Prokuratura Rejonowa w Nysie wniosła o uchylenie wyroku uniewinniającego Dominikę Wolak dziennikarkę tygodnika „Nowiny Nyskie” od zarzutu naruszenia miru domowego gabinetu weterynaryjnego w Nysie.
Latem ub. roku Wolak opisała w tygodniku „Nowiny Nyskie” (Nyskie Towarzystwo Społeczno – Kulturalne) sprawę bezdomnych kotów z Paczkowa, które były sterylizowane i kastrowane w prywatnym gabinecie weterynaryjnym w Nysie. Działkowcy z tej miejscowości skarżyli się bowiem, że koty po tych zabiegach chorują lub zdychają. Lekarka, która te zabiegi wykonywała podpisała na nie kontrakt z gminą czyli operowała zwierzęta za publiczne pieniądze.
Kiedy dziennikarka odwiedziła gabinet, lekarka powiadomiła policję. W efekcie prokuratura postawiła Wolak zarzut naruszenia miru domowego gabinetu, którego jej zdaniem mimo próśb reporterka nie chciała opuścić.

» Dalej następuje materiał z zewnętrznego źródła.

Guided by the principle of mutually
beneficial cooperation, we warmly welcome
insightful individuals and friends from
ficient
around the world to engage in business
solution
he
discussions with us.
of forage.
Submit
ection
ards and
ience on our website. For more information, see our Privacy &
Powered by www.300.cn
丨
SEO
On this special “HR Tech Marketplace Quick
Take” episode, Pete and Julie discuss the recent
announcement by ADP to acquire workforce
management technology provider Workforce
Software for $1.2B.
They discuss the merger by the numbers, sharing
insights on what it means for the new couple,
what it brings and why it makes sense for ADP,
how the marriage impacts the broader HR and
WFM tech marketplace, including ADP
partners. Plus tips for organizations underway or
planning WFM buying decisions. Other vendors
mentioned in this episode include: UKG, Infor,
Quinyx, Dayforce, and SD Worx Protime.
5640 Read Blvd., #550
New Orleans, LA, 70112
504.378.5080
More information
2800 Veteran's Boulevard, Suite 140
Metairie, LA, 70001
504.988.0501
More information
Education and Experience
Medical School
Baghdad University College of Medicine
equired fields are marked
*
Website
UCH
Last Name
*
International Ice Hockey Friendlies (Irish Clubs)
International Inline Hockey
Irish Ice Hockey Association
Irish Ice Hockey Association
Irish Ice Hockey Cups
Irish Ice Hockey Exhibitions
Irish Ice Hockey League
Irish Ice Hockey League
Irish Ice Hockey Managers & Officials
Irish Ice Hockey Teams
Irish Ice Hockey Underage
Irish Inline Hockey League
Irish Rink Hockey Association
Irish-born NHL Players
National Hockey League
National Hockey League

7 marca br. Sąd Rejonowy w Nysie uwolnił dziennikarkę od tego zarzutu. Jego zdaniem lekarka nie dość jasno wyraziła żądanie opuszczenia przez Wolak pomieszczeń przychodni. Sąd ustalił, że obie kobiety długo prowadziły dyskusję, a lekarka zadzwoniła w tym czasie do kilku osób m.in. do działaczki Towarzystwa Opieki nad Zwierzętami po czym przekazała dziennikarce telefon.

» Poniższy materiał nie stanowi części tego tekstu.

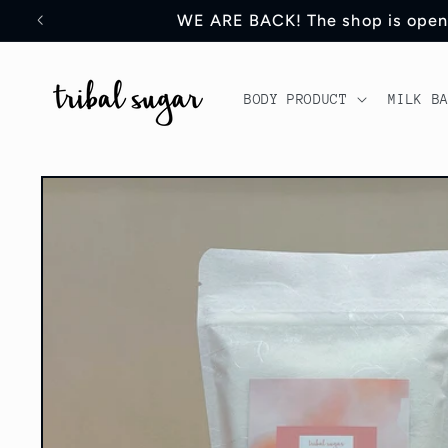
Skip to
WE ARE BACK! The shop is open an
content
BODY PRODUCT
MILK B
Skip to
product
information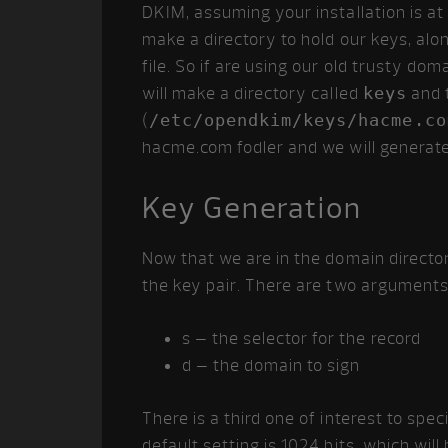
DKIM, assuming your installation is at
make a directory to hold our keys, alo
file. So if are using our old trusty 
will make a directory called
keys
and t
(
/etc/opendkim/keys/hacme.co
hacme.com fodler and we will generate
Key Generation
Now that we are in the domain director
the key pair. There are two arguments w
s – the selector for the record
d – the domain to sign
There is a third one of interest to spe
default setting is 1024 bits, which will 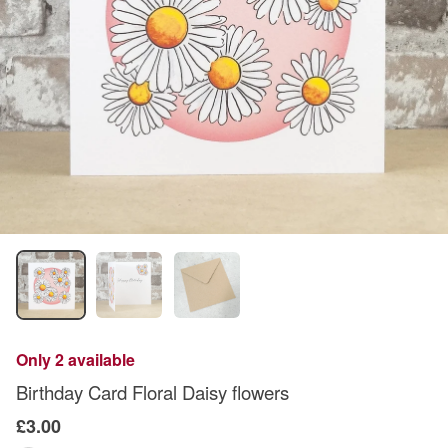
Only 2 available
Birthday Card Floral Daisy flowers
£3.00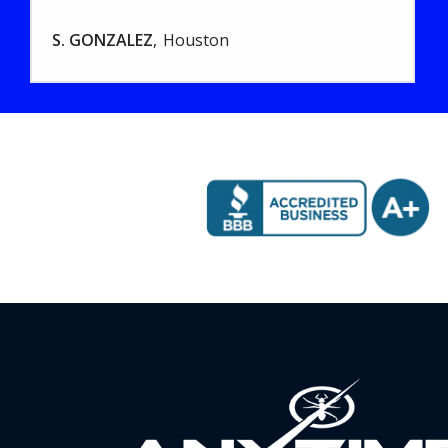
S. GONZALEZ
Houston
Image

Tej opinii nie podziela Prokuratura Rejonowa w Nysie. Twierdzi ona, że lekarka i jej pracownica w sposób jasny zażądały, by Wolak wyszła z przychodni, a prowadzona z nią dyskusja była wyrazem ich bezradności.
W apelacji prokuratura zażądała uchylenia wyroku ponownego rozpatrzenia sprawny przez Sąd Rejonowy w Nysie.
Dziennikarka złożyła doniesienie na policję o utrudnianie pracy dziennikarza (art.43 i 44 prawa prasowego) przez właścicielką gabinetu weterynaryjnego. Prokuratura Rejonowa w Nysie sprawę umorzyła z uwagi na brak znamion przestępstwa.